Now, think of your winner. Go through this checklist and check the boxes that apply to your book. We’re going to display these in the hallway so that other people in the school can see which books we liked. Your checklist will serve as a book review for those students. So if they’re looking for something funny, they’ll want to pick one that has the funny box checkmarked. Finally, I want you to design an award in the circle. This award needs to be designed very carefully because if the book you choose wins the Caldecott on the 27th, we’ll cut out your medal and put it on our classroom copy of the book… for the whole year! [If more than one student chooses the winner, ask your school librarian if she’ll put the other medals on the additional copies of the book in the library.] We will be watching the live announcement in two weeks so we’ll be able to see if any of our predictions were correct!”

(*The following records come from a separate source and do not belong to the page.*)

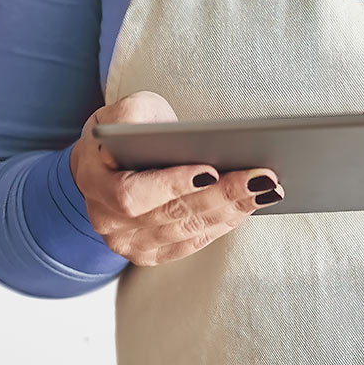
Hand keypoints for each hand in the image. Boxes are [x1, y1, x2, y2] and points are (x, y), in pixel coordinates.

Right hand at [69, 90, 283, 266]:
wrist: (110, 162)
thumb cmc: (125, 132)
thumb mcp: (126, 111)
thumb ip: (137, 116)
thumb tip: (174, 133)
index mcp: (95, 182)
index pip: (132, 194)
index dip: (172, 185)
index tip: (210, 171)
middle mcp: (109, 221)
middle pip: (173, 214)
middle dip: (222, 195)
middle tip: (262, 177)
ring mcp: (130, 243)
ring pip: (189, 230)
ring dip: (233, 210)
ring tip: (268, 189)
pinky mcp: (154, 253)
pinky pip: (194, 242)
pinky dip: (226, 223)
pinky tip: (252, 204)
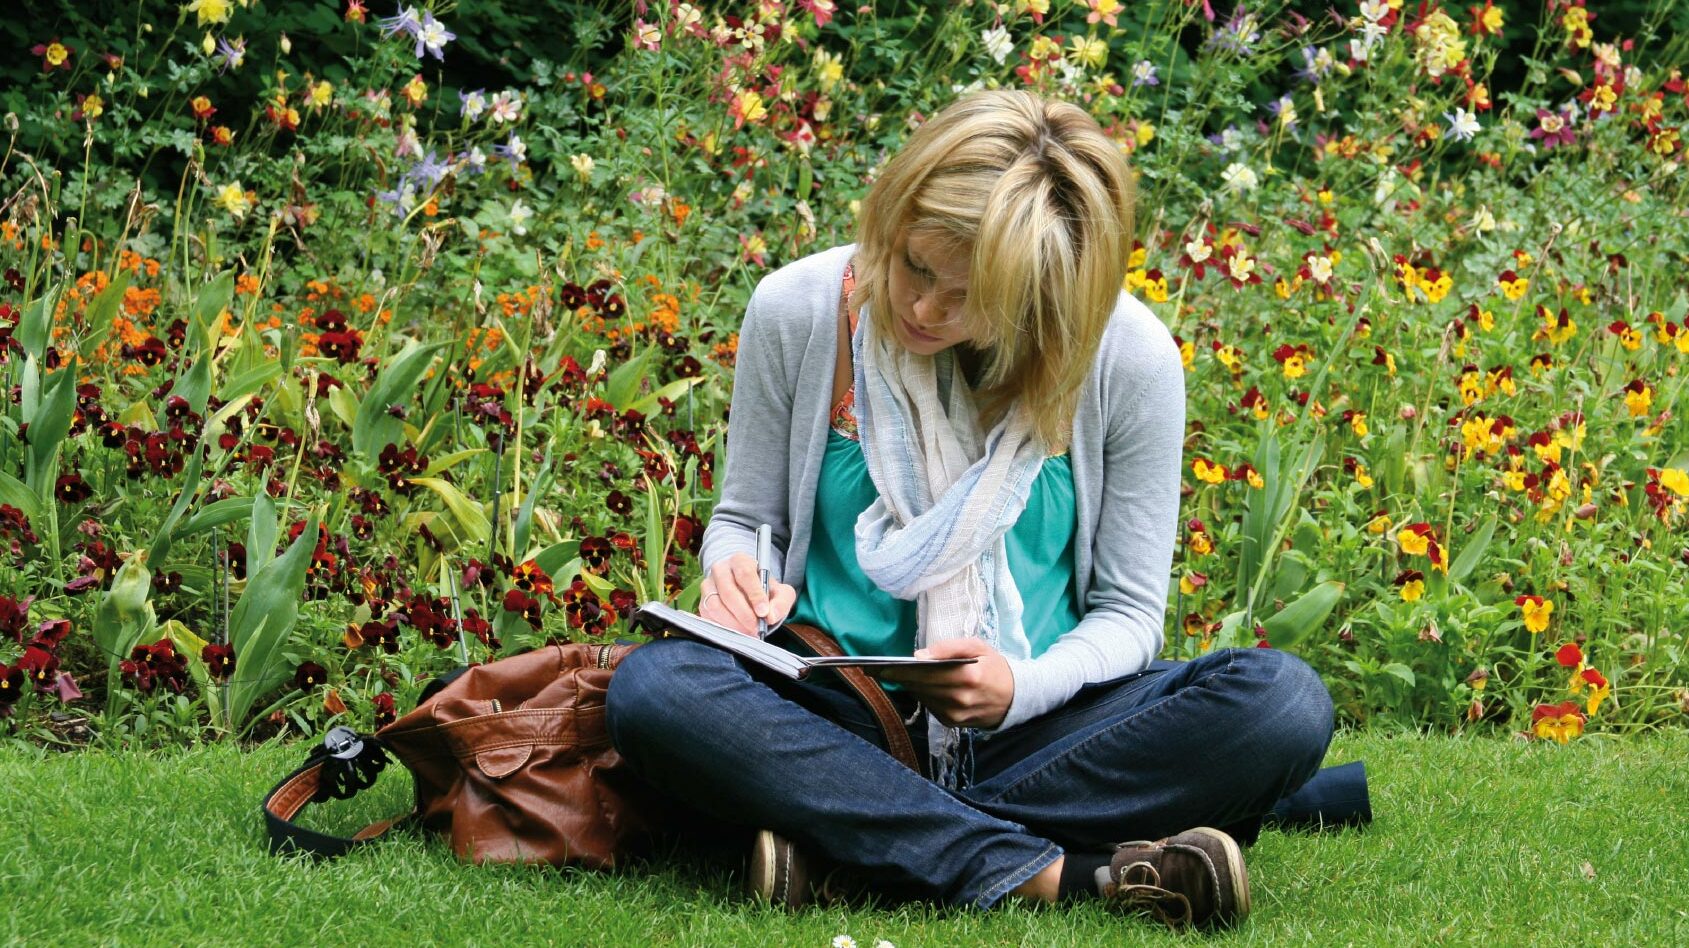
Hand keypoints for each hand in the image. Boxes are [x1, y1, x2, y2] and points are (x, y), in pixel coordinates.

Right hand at [700, 553, 795, 636]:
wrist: (746, 592)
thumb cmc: (763, 590)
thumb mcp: (780, 592)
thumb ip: (781, 602)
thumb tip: (771, 616)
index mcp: (740, 561)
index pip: (745, 574)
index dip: (754, 594)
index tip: (764, 612)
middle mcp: (720, 570)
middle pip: (728, 592)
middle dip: (744, 614)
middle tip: (756, 628)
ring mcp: (708, 586)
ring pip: (715, 605)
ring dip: (733, 623)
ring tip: (748, 632)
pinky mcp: (702, 602)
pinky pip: (708, 617)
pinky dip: (723, 627)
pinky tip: (736, 632)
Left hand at [878, 638, 1014, 729]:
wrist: (1015, 698)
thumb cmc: (994, 666)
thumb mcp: (977, 647)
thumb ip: (948, 647)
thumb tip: (919, 655)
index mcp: (967, 677)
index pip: (925, 673)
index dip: (900, 670)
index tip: (880, 666)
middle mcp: (960, 699)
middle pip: (919, 687)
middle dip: (899, 677)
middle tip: (877, 669)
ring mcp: (955, 715)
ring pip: (922, 697)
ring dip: (909, 686)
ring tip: (892, 674)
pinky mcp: (952, 723)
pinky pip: (929, 706)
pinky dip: (922, 695)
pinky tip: (916, 685)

Below are actual student work samples from Mrs. Svarda’s class. Aren’t their medals so great?
- Fill your classroom library with Caldecott winners from past year. Discuss how the pictures and illustrations have changed over time.
- Have students write an actual book review about the winner they chose. Post the review with the checklist.
- Write a friendly letter to congratulate the illustrator on the award.
- Write a persuasive letter to the committee telling them why an alternative book should have won.
- Use various Caldecott winners as Authors as Mentors in writing workshop. For example, use David Wiesner to teach storytelling through pictures in wordless books.
This video from TeachingBooks.net shares stories and snippets from past winners. It made me tear up to hear all of their stories!
This bookmark was designed by Brian Selznick (2008 winner for Hugo Cabret) and has some fun questions and answers about Caldecott history on it.
Want to do a full and complete Mock election in your classroom? You can purchase the entire resource from the ALA here.
So, what books would I use for this year?
Mr. Tiger Goes Wild by Peter Brown – I pick this one to win it all!
Flora and the Flamingo by Molly Idle – This one is my close second. It has a chance to win it all as well.
Battle Bunny by Jon Scieszka and Mac Barnett – you have to watch the trailer for this one too!
The Dark by Lemony Snicket and Jon Klassan – Klassan won last year for This is Not my Hat
That is really NOT a good idea by Mo Willems – I just love this story in general and think Willems deserves a win at some point.
Journey by Aaron Becker – this one is on ALL the Mock list. Although not my fave, I think we may see it win the medal this year.
Mr. Wuffles by David Weisner – will he win it for a FOURTH time?!?
The Mighty LaLouche by Matthew Olshan – this is getting a lot of credit and buzz as of late…
And even though it can’t win… Ballad by Blexbolex
Happy reading and see you on the 27th!